Research on the benefits and risks of children's internet use has strengthened EU internet safety guidelines, changed service providers' privacy practices and highlighted children's digital rights worldwide.
- Findings from the UK Kids Go Online project were used in the 2008 Byron Review of Internet Safety and the Home Secretary's report Taskforce for Child Protection on the Internet – leading to the establishment of the UK Council for Child Internet Safety.
- Professor Sonia Livingstone advised the Council on its development of the UK's first Child Online Safety Strategy, published in 2011. This prompted inclusion of e-safety in the national computing curriculum and Ofsted's school inspection regime, and to the development of guidance for self-regulation within the online industry.
- UK Kids Go Online and EU Kids Online (a multinational research network) also informed the internet service providers' first UK Parental Controls Code of Practice (2011), which was endorsed by Prime Minister David Cameron.
- The findings on the benefits of online access for children led to the Department for Education introducing the Home Access Programme (2007-2011), which provided safe computer access at reduced cost to the country's poorest children.
- Evidence from EU Kids Online was used in formulating the 2009 'Safer Social Networking Principles' for the EU. In 2011, the Coalition of Industry Chief Executive Officers from global digital, media and technology companies used the research findings to improve age verification, privacy settings and support services. In addition, the European Commission used Livingstone's research to establish the first European Strategy for a Better Internet for Children.
- Professor Livingstone is now advising the Council of Europe on its new digital rights strategy for children in 47 countries.
- Professor Livingstone is leading the research project Global Kids Online, which is now being funded by UNICEF to inform the promotion of children's digital rights worldwide.
"The research output from Professor Livingstone is continually referenced by myself and colleagues when assessing the safety policies and processes we operate at Facebook. We place significant weight on this research in our decision-making as we find it authoritative, relevant and accessible to the non-academic." (Richard Allen, Vice President Public Policy for Europe, Middle East and Africa, Facebook)
About the research
The project UK Children Go Online (UKCGO), led by Professor Sonia Livingstone at the London School of Economics and Political Science, looked at how 9-19 year-olds access and use the internet. It was the first large-scale study on the potential risks and benefits of online use for children.
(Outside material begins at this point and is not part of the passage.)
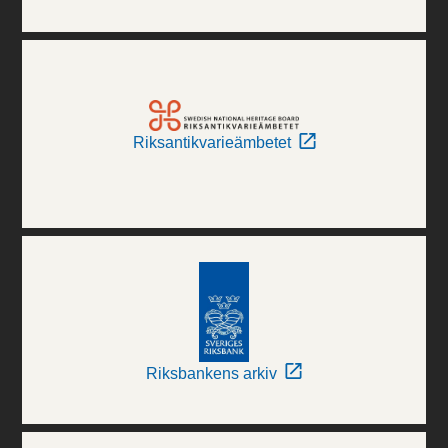
Riksantikvarieämbetet
Riksbankens arkiv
"There has been an extraordinarily rapid increase in home access to the internet in the UK, across Europe and increasingly around the world as children in high, middle and now low-income countries have dramatically increased internet access, often via mobile phones," explains Professor Livingstone. "This has transformed their access to information and learning tools and to global forms of communication and participation. It has also introduced new threats to personal safety where children may be particularly at risk."
The study found that having access to the internet provides educational benefits to children, particularly those in disadvantaged families. These benefits have to be weighed up against the potential risks including identity thieves, pornographers, predators and bullies.
UKCGO was used as a template for the European Commission-funded EU Kids Online project (2006-2014) which surveyed 25,000 9-16 year-olds across 25 countries. The project developed a classification of online risk, and also identified factors that harm or protect children.
In 2015, an invitation from UNICEF to extend the research model further resulted in the institution of Global Kids Online. With the EU Kids Online already replicated in Brazil, Russia and Australia, Professor Livingstone is now guiding conduct of the survey in the Philippines, South Africa, Argentina and Chile, with new countries requesting to participate monthly.